I went on to have a very happy social life with friends from all backgrounds and to lead my chorus into the finals of the “Holiday Sing”. But l the  glamour of “wasp culture” was increasingly suspect. And after I graduated  college I started calling myself “Sara” once again.

Profile photo of Sara Gootblatt Sara Gootblatt

Characterizations: moving, well written


  1. Marian says:

    Sara, you’ve captured perfectly what it was like at that time to be a Jewish student, with all of its dilemmas. There were so many mixed messages. We lived in a non-Jewish town but my mother really wanted us to identify as Jewish, and how to navigate that was very confusing–just as your story describes. Being blond, blue-eyed, and on the tall side, I had many issues involving “passing” for WASP. Ironically, the worst time I had was at Brandeis, where the Jewish girls didn’t like me! When I got to California and Mills, I was more of a curiosity and actually better accepted as a Jew, go figure.

  2. Goodness Sara, I was stung reading your story.
    Thinking back I can’t remember any antisemitic episodes from my youth and certainly not during my college years at NYU, which then had a large Jewish student body.

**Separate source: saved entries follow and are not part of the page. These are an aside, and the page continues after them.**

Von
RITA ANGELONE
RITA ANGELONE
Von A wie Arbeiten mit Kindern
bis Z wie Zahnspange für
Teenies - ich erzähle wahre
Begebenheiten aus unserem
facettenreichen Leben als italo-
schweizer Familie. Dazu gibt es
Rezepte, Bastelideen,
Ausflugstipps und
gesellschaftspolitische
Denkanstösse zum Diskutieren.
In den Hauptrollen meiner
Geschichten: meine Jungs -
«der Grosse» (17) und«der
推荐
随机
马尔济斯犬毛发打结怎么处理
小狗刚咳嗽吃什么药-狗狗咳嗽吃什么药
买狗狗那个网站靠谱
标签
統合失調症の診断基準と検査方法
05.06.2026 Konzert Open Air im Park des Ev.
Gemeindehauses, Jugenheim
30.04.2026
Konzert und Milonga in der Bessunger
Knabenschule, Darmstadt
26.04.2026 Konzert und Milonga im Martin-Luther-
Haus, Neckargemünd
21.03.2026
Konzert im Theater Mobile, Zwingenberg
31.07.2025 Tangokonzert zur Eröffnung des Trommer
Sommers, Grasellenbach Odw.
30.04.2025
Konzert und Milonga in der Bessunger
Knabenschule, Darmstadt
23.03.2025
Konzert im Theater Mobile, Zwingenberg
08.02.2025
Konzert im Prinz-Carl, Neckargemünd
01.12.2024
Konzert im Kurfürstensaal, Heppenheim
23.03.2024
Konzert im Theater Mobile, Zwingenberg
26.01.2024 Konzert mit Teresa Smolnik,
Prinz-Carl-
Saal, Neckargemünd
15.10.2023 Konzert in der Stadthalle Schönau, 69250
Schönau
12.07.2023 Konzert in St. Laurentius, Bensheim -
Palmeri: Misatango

    But years later in London where Danny was working we were at a party when someone told an antisemitic joke and others joined in. I was so taken aback I didn’t know how to respond then, and I can’t say I would know now!.

  3. Laurie Levy says:

    What an interesting story, Sara. College is such a time of trying on identities. At least it was for me. So sorry that you had to receive such a vile note from a supposed friend, but glad you made it through despite that.

  4. Betsy Pfau says:

    Such an interesting, sad story, Sara. And all too appropriate for the times we find ourselves in now.

    I went to a high school that had a very small Jewish population and we were singled out in some ways (I am from suburban Detroit). I remember, after staying out for the High Holidays in 9th grade, a boy who sat next to me in Home Room turned to me and said, “You are Jewish aren’t you?” I said yes. He asked, “Where is your nose?”, as if a hooked nose was a requirement. I had other such incidents too. It was all rather disconcerting. You handled yourself well. It is interesting that Caroline joined a mixed sorority. Good that you stayed away and kept on with your life.